Он стоял, жадно вытянув шею, и смотрел в темноту. Скребок был плотно набит влажной жирной рудой. Она легко просыпалась сквозь прутья отверстия. Глыба была одна, небольшая, с синеватым отливом, значит, мягкая. Он решил расколотить ее в следующий раз, когда подберется несколько.
К тому ж Ким нашел удобное положение тела, откинувшись назад, он больше не чувствовал боли в позвоночнике, лишь затылок изредка словно сосало что-то, натягивая туго кожу сзади, было не больно, но как-то мерзко, однако он и тут обнаружил: стоит сглотнуть слюну, и затылок отпускает.
Скребок появился наполненный синеватым чистым порошком, весело поблескивающим в свете карбидной лампы. Скребок начал появляться чаще, очевидно, мозг уже не нуждался в свете, руки автоматически жали на рычаги, они не способны были ошибиться, ибо были уже мертвы. Вряд ли живые пальцы так ловко протискивались бы меж наматывающимся тросом и барабаном, выпрямляя трос. Живые пальцы давно б расплющило, изорвало в клочья. Ленты тормозных колодок запеклись, стали гладенькими, точно полированными, барабан забуксовал. Ким подобрал с влажного грунта деревянную щепку, просунул ее меж лентой и металлом. Лебедка дернулась, дерево тлело, красноватые искры потрескивали, воспаленные дымом глаза слезились, но скребок был неподвижен. Тогда Ким один рычаг придержал ногой, а на второй навалился обеими руками, всем телом, лицо его было вровень с горячим кожухом, где изнемогающие шестеренки плевались горячей смазкой.
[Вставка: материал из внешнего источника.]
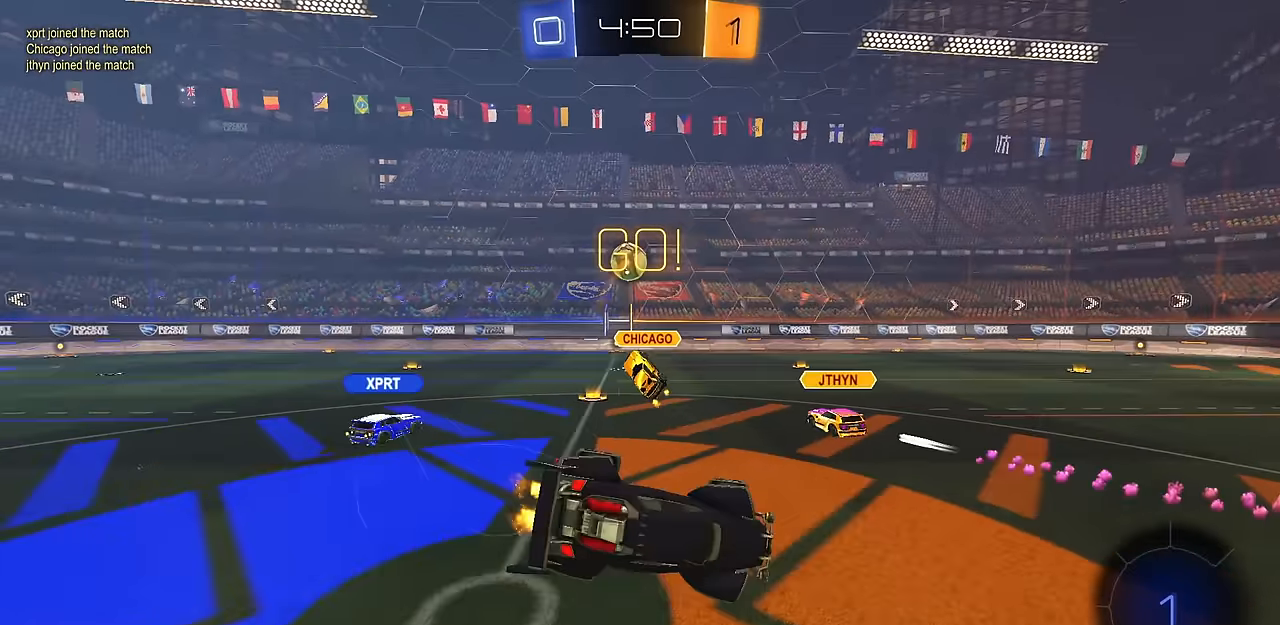
{"buttons": [], "left_stick": "right", "right_stick": "center", "events": [[116, "L1", "up"], [133, "left_stick", "center"], [233, "left_stick", "right"]]}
Когда скребок выполз из темноты и начал приближаться в сумерках, Ким увидел перед ним несколько шевелящихся теней. С пересохшим горлом он ждал их появления на границе света, они не появлялись уже давно, возможно, более часа, но позвоночник еще до сих пор не отдохнул, теперь он понял, что уговорил себя, придумав это положение тела, которое вовсе не уменьшало боли, может, только отвлекало, потому что он висел, неестественно откинувшись назад, и надо было все время думать о равновесии, чтобы не упасть. Впереди глыб полз маленький и, как ему показалось, хитрый обломок. На вид такой плоский, чешуйчатый обломок кажется легким, безобидным, однако, упав даже с небольшой высоты, он своими острыми краями легко и мягко переламывает кости. За обломком катился круглый валун, очень увесистый, в разных направлениях прорезанный синеватыми поблескивающими жилками. Если валун этот удачно ляжет на решетку, можно будет расколотить его в три удара. Ким представил себе, как от кувалды валун бессильно лопается в жилах, исчезает под решеткой, и даже улыбнулся. Но следом за валуном, подталкивая его, выползло нечто тяжелое, матово-красное, с вытянутой мордой. Оно ударило по "мальчику", карбидная лампа метнулась. Ким пригнулся, нажав рычаг, остановил магнитный пускатель и подождал, пока лебедка затихнет. Тело знобило, он чувствовал, что заболевает, еще когда шел на смену. Под брезентовой спецовкой все было мокрым, слежалось, слиплось: свитер, и клетчатая рубашка, и вторая рубашка сурового полотна, и футболка, когда-то выходная, купленная на университетскую стипендию, а теперь прогнившая от шахтной пыли, истрепанная, неумело зашитая в нескольких местах.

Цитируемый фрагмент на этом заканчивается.